Seven years ago, the Atargatis set off on a voyage to the Mariana Trench to film a “mockumentary” bringing to life ancient sea creatures of legend. It was lost at sea with all hands. Some have called it a hoax; others have called it a maritime tragedy.
Now, a new crew has been assembled. But this time they’re not out to entertain. Some seek to validate their life’s work. Some seek the greatest hunt of all. Some seek the truth. But for the ambitious young scientist Victoria Stewart this is a voyage to uncover the fate of the sister she lost.
Whatever the truth may be, it will only be found below the waves. But the secrets of the deep come with a price.
Into the Drowning Deep was a book that I was, initially, unsure about as whenever I think of mermaids I can’t shake my deep-seated sense of unease about things that we know little of, and old literary tales that talk of sirens and luring sailors to their death. Coupled with the focus on a group of scientists heading to try and establish whether or not mermaids exist, I really went into this with some reservations.

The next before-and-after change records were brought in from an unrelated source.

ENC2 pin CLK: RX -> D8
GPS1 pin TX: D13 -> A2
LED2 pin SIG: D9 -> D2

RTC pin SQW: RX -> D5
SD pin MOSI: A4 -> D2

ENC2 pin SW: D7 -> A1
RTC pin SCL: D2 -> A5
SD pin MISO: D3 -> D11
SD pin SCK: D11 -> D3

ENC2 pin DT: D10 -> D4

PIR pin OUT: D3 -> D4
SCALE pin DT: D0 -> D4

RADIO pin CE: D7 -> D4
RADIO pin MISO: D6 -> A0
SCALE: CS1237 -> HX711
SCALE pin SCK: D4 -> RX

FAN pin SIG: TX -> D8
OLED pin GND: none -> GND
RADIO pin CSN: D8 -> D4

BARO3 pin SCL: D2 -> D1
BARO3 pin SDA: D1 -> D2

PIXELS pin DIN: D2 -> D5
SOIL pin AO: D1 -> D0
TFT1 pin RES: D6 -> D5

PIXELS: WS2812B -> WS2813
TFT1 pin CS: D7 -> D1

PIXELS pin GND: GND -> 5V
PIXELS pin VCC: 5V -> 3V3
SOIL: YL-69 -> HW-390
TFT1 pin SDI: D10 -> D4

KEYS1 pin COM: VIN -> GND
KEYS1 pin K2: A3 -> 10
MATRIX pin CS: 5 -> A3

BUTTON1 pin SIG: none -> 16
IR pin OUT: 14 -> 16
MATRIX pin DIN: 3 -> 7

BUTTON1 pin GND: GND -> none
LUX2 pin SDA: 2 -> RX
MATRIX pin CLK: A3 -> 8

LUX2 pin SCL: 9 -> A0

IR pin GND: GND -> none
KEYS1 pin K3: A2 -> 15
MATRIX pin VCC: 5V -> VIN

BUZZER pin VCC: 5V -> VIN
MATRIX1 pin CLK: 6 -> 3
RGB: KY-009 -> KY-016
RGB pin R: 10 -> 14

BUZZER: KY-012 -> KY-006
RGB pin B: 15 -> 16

Initially this was a little hard to get into. The first zone, establishing the characters and the ideas behind their trip, was necessary but it didn’t really engage me as much as I’d hope. I couldn’t help but think this was not a story that was going to end well in some way – be it disappointment in a failed mission, or a truly failed mission that proved what they set out to but ended badly for those concerned. What we got was a mix of these ideas, but as the story picked up I was hooked.
We have an intriguing group on board. There’s a mix of scientists who have their own reasons for setting sail. There’s the company spokesperson who has close ties to someone on board, but who also has his own directives at odds with what many think they are there to do.
Once the ship was out on the water, however, Grant completely captivated me. The writing was tense, and the story was so well-constructed. I loved the creation of mood and the sense of foreboding that permeated everything taking place on board.
It wouldn’t be a monster story without the realisation that the thing you’re hunting might actually turn out to be smarter than you thought. It doesn’t take long before we start to realise that not everyone will survive this trip – and though I wasn’t overly keen on the detailed description as the sirens started their hunt, it always felt in keeping with the story and what we needed to know.
The mix of characters worked well in this for me. Throughout, I had a sense of big-screen action and there were some interesting moments that suggested there may be future exploration of the subject (there’s certainly one or two strands opened up that would allow this).
Having been recommended Feed by a colleague some time ago, I should have realised I was in a safe pair of hands here. I might never look at the sea in the same way, and it won’t make me feel any easier about travelling by boat, but this really would be a book I’d have no hesitation in recommending.